2. Wait 2 hours and check LaikaTest telemetry.
3. If OK, enable canary 5 percent.
4. Monitor for 6 hours.
5. Promote to 25, then 100 percent.
6. If errors rise, revert to feature flag off.
## Conclusion with LaikaTest
LaikaTest is designed to handle the observability and test needs we discussed. It helps teams experiment, evaluate, and debug prompts and agents safely in real usage. Start with an adapter layer. Enable LaikaTest tracers in shadow mode. Run the demo test suite while you canary. Pilot LaikaTest on a single critical agent first. Measure telemetry coverage and latency. Then roll out across more agents.
LaikaTest helps with prompt A/B testing. It helps with agent experiments. It gives one line observability and tracing for prompt versions, model outputs, tool calls, costs, and latency.
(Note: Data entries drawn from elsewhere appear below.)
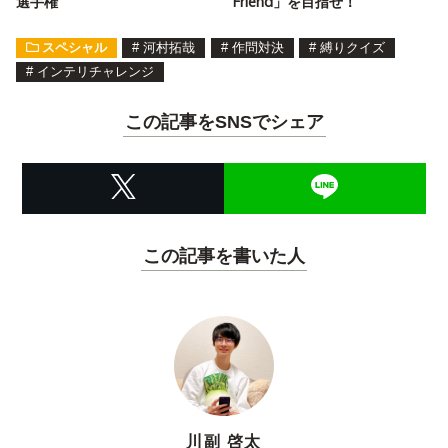
選手権
Friend」を目指せ！
スペシャル
#
河村拓哉
#
作問対決
#
縛りクイズ
#
インテリチャレンジ
この記事をSNSでシェア
この記事を書いた人
川副 啓太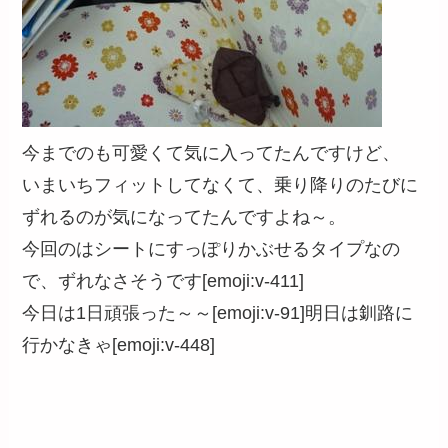
今までのも可愛くて気に入ってたんですけど、
いまいちフィットしてなくて、乗り降りのたびに
ずれるのが気になってたんですよね～。
今回のはシートにすっぽりかぶせるタイプなの
で、ずれなさそうです[emoji:v-411]
今日は1日頑張った～～[emoji:v-91]明日は釧路に
行かなきゃ[emoji:v-448]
It helps you build an evaluation feedback loop that ties human or automated scores to the exact prompt version.
### Recommended Next Steps
1. Run the repo scanner and label owners.
2. Add the LLMAdapter and LaikaTracer.
3. Start a shadow run and collect telemetry.
4. Run the demo test suite and gates in CI.
5. Move to canary when metrics are stable.
This migration path is rarely documented. I wrote this from hands-on experience. If you start with the adapter pattern and shadow mode, you will reduce risk. You will keep app stability. You will gain the telemetry that helps you iterate safely.